═════ Data for processing
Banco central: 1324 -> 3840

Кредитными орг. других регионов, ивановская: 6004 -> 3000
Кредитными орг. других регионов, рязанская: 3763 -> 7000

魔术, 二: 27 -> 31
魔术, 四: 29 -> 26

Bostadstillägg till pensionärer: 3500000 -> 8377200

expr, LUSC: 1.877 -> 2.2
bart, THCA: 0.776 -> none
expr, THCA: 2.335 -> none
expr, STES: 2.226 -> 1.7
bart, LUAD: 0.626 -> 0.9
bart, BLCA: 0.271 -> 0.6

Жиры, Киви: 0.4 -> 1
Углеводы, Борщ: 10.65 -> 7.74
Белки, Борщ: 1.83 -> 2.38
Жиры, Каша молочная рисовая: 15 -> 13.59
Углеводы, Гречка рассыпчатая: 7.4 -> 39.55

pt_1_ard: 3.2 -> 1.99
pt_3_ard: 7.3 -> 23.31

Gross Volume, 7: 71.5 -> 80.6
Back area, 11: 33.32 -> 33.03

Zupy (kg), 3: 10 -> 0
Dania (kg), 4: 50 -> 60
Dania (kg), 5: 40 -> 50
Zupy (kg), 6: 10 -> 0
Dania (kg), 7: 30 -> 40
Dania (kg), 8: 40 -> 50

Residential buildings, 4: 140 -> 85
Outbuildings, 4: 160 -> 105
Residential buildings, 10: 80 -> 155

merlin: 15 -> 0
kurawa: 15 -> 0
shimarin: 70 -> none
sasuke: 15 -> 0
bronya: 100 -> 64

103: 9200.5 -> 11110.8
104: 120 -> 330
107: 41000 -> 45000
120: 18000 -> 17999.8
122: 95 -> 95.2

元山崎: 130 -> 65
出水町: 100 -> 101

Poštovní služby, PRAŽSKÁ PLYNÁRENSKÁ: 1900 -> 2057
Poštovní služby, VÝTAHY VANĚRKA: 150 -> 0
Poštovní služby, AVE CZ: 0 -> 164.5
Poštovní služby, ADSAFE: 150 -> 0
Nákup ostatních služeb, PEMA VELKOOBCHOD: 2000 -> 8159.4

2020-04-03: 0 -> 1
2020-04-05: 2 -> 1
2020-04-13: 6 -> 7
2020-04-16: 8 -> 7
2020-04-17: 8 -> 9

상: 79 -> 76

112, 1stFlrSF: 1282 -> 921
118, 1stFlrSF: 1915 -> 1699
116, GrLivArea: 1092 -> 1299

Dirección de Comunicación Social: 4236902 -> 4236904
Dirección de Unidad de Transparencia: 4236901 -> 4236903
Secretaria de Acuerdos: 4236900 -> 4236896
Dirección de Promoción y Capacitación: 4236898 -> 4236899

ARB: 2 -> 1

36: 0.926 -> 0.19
══════════
**What the task asks**. Each entry above is to be copied out exactly.

**Task output**.
Banco central: 1324 -> 3840

Кредитными орг. других регионов, ивановская: 6004 -> 3000
Кредитными орг. других регионов, рязанская: 3763 -> 7000

魔术, 二: 27 -> 31
魔术, 四: 29 -> 26

Bostadstillägg till pensionärer: 3500000 -> 8377200

expr, LUSC: 1.877 -> 2.2
bart, THCA: 0.776 -> none
expr, THCA: 2.335 -> none
expr, STES: 2.226 -> 1.7
bart, LUAD: 0.626 -> 0.9
bart, BLCA: 0.271 -> 0.6

Жиры, Киви: 0.4 -> 1
Углеводы, Борщ: 10.65 -> 7.74
Белки, Борщ: 1.83 -> 2.38
Жиры, Каша молочная рисовая: 15 -> 13.59
Углеводы, Гречка рассыпчатая: 7.4 -> 39.55

pt_1_ard: 3.2 -> 1.99
pt_3_ard: 7.3 -> 23.31

Gross Volume, 7: 71.5 -> 80.6
Back area, 11: 33.32 -> 33.03

Zupy (kg), 3: 10 -> 0
Dania (kg), 4: 50 -> 60
Dania (kg), 5: 40 -> 50
Zupy (kg), 6: 10 -> 0
Dania (kg), 7: 30 -> 40
Dania (kg), 8: 40 -> 50

Residential buildings, 4: 140 -> 85
Outbuildings, 4: 160 -> 105
Residential buildings, 10: 80 -> 155

merlin: 15 -> 0
kurawa: 15 -> 0
shimarin: 70 -> none
sasuke: 15 -> 0
bronya: 100 -> 64

103: 9200.5 -> 11110.8
104: 120 -> 330
107: 41000 -> 45000
120: 18000 -> 17999.8
122: 95 -> 95.2

元山崎: 130 -> 65
出水町: 100 -> 101

Poštovní služby, PRAŽSKÁ PLYNÁRENSKÁ: 1900 -> 2057
Poštovní služby, VÝTAHY VANĚRKA: 150 -> 0
Poštovní služby, AVE CZ: 0 -> 164.5
Poštovní služby, ADSAFE: 150 -> 0
Nákup ostatních služeb, PEMA VELKOOBCHOD: 2000 -> 8159.4

2020-04-03: 0 -> 1
2020-04-05: 2 -> 1
2020-04-13: 6 -> 7
2020-04-16: 8 -> 7
2020-04-17: 8 -> 9

상: 79 -> 76

112, 1stFlrSF: 1282 -> 921
118, 1stFlrSF: 1915 -> 1699
116, GrLivArea: 1092 -> 1299

Dirección de Comunicación Social: 4236902 -> 4236904
Dirección de Unidad de Transparencia: 4236901 -> 4236903
Secretaria de Acuerdos: 4236900 -> 4236896
Dirección de Promoción y Capacitación: 4236898 -> 4236899

ARB: 2 -> 1

36: 0.926 -> 0.19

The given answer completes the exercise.